NTP is the coolest, daytime is the simplest.  Libtp supports daytime,
but it was just written as the simplest possible protocol to test the
discipline before going on to better things, and I never bothered to
expose it to Unicon.

>> * What OS'es run such a server routinely?

Any decent Unix distribution comes with NTP daemons and ntpdate,
although the big commercial guys are usually a couple versions behind.
Microsoft has some time thingy that's probably not worth investigating
as there are NTP daemons for Windows too.

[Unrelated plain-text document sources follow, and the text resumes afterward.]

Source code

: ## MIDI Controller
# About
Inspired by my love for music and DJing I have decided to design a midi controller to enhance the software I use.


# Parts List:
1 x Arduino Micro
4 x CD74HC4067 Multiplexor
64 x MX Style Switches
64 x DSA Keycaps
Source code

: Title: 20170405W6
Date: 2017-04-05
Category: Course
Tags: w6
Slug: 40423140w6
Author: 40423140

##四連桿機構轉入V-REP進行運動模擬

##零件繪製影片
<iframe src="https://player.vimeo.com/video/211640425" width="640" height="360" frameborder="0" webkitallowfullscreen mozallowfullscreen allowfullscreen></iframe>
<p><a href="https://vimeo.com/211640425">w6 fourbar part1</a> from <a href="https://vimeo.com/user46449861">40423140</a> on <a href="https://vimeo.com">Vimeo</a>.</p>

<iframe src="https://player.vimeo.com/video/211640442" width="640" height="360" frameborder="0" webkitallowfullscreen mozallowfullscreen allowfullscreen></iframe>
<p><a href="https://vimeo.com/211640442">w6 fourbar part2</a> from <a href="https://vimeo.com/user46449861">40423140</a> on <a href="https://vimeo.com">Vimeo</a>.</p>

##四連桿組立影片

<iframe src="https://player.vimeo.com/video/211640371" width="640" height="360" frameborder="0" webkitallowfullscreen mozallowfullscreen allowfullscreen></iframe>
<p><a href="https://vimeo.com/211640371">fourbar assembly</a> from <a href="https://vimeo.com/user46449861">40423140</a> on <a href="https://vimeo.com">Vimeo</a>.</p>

>> * Is it possible to write such a daemon, portably, in Unicon?  I see we have
>>   gettimeofday but apparently not settimeofday.
>> 
>> All suggestions are welcome
>
>Have a look at the NTPv4 protocol.  It's amazingly accurate (to a
>precision
>beyond that of most (all?) PCs and, more importantly, used by the
>Internet
>standard time servers.

For most purposes, NTP can be considered arbitrarily accurate.  The
people behind it are time freaks.  Some have atomic clocks in their
houses.  There's a Microsoft guy who wrote a multi-protocol time
client for Windows who has a collection of varying kinds atomic clocks
in a rack in his house.

If you reboot much, just run ntpdate with a few servers at startup
(ask NMSU admins where their timeservers are).  At home I just run
ntpdate whenever I notice the clock is off because I'm too lazy to set
up ntpd for real, but if you have a *really* bad clock, ntpd will keep
it in sync and even do things locally to make it more accurate.